Discipline is a defining feature of sustained performance. High performers set goals, establish routines and follow through, even when motivation fluctuates. This consistency allows them to build momentum.

But discipline alone is not enough. New environments, priorities or information can render earlier plans obsolete. High performers recognise this and adjust accordingly. They are willing to experiment with alternatives and let go of plans that no longer serve their purpose. 

Their ability to shift between discipline and flexibility is central to their success, since whether to persist or pivot often matters more than any single strategic choice.

Drive vs. empathy

Unsurprisingly, high performers are often driven. They set demanding goals and pursue them with energy and persistence. At the same time, many display a well-developed capacity for empathy. They are attentive to how others respond, what motivates them and where tensions may be building. This awareness allows them to excel at influencing.

In most organisations, performance depend on coordination and the willingness of others to engage. A purely results-driven approach can undermine these conditions over time. Conversely, too much emphasis on harmony can dilute standards.

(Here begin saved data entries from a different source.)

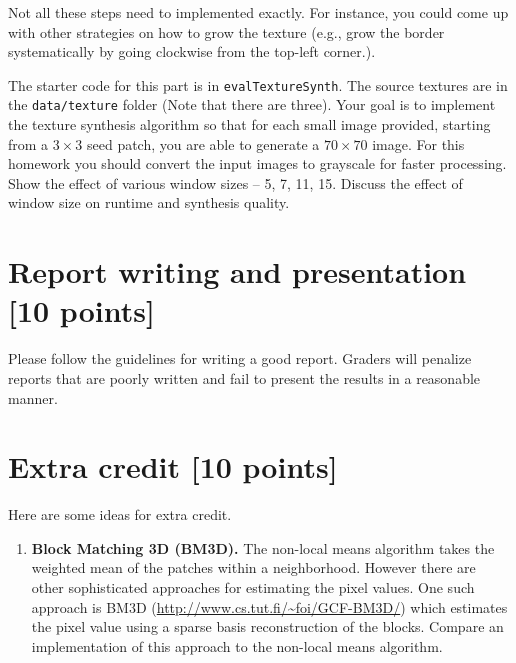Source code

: \documentclass[10pt,letterpaper]{article}
\newcommand{\cmd}[1] {{\color{blue}\texttt{#1}}}
\begin{document}
\begin{itemize}
Not all these steps need to implemented exactly. For instance, you
could come up with other strategies on how to grow the texture (e.g., grow the border
systematically by going clockwise from the top-left corner.).

The starter code for this part is in \cmd{evalTextureSynth}. The
source textures are in the \cmd{data/texture} folder (Note that
there are three).
Your goal is to implement the texture synthesis algorithm so that for
each small image provided, starting from a $3 \times 3$ seed patch,
you are able to generate a $70 \times 70$ image. 
For this homework you should convert the input
images to grayscale for faster processing.
Show the effect of various window sizes -- 5, 7, 11, 15. 
Discuss the effect of window size on runtime and synthesis quality. 



\section{Report writing and presentation [10 points]}

Please follow the guidelines for writing a good report.
Graders will penalize reports that are poorly written and fail to present the results in a reasonable manner.



\section{Extra credit [10 points]}
Here are some ideas for extra credit. 

\begin{enumerate}

\item \textbf{Block Matching 3D (BM3D).} The non-local means algorithm
  takes the weighted mean of the patches within a
  neighborhood. However there are other sophisticated approaches for
  estimating the pixel values. One such approach is BM3D
  (\url{http://www.cs.tut.fi/~foi/GCF-BM3D/}) which estimates the
  pixel value using a sparse basis reconstruction of the
  blocks. Compare an implementation of this approach to the non-local
  means algorithm.


\end{enumerate}
\end{itemize}
\end{document}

High performers remain aware of both risks. They push for results while staying attuned to the people around them. They know when to press and when to step back.

Commitment vs. revision

A clear sense of strategic direction is another common feature of high performers. They can define what they are trying to achieve and communicate it clearly. This provides a reference point for decisions and can even give a team a sense of purpose.

Yet this clarity coexists with an awareness that early assumptions do not always hold. High performers remain open to this possibility. Doubt prompts them to test assumptions and seek additional perspectives. This keeps their thinking flexible without undermining direction.

The challenge lies in holding vision and doubt together. Direction without openness becomes dogmatic, while openness without direction leads to drift. High performers commit to a path while remaining willing to reshape it.

Integrating rather than choosing

Across these examples, a consistent pattern emerges. High performers do not resolve tensions by choosing one side. They develop the capacity to operate across them. This is less about balance than range. They can move between opposing demands without becoming stuck in either. Over time, this gives them more ways to think, decide and act.

This ability becomes a defining advantage. In complex environments, where conditions evolve and trade-offs are unavoidable, those who can hold tension outperform those who simplify it too quickly.

What organisations get wrong

In many organisations, performance evaluations and leadership models push individuals towards one side of a capability. Employees are encouraged to be more decisive, more disciplined or more confident. In other contexts, they are told to be more collaborative, more flexible or more open.

While these messages are well intentioned, they can emphasise one dimension at the expense of others. Over time, this narrows the range of executives and make their performance more fragile.

A more useful approach is to recognise that many qualities associated with high performance exist in tension. Individuals need to learn how to move between opposing demands. This creates greater resilience in complex environments.

Reflecting complexity

High performance is often framed as the result of clarity and consistency. These qualities matter, but they are only part of the picture. In practice, the most effective individuals are rarely simple or predictable. They operate in environments that are themselves complex.

Their strength lies in their ability to reflect that complexity rather than reduce it. They are not defined by balance in the conventional sense. Instead, they integrate competing demands over time, making their performance more durable.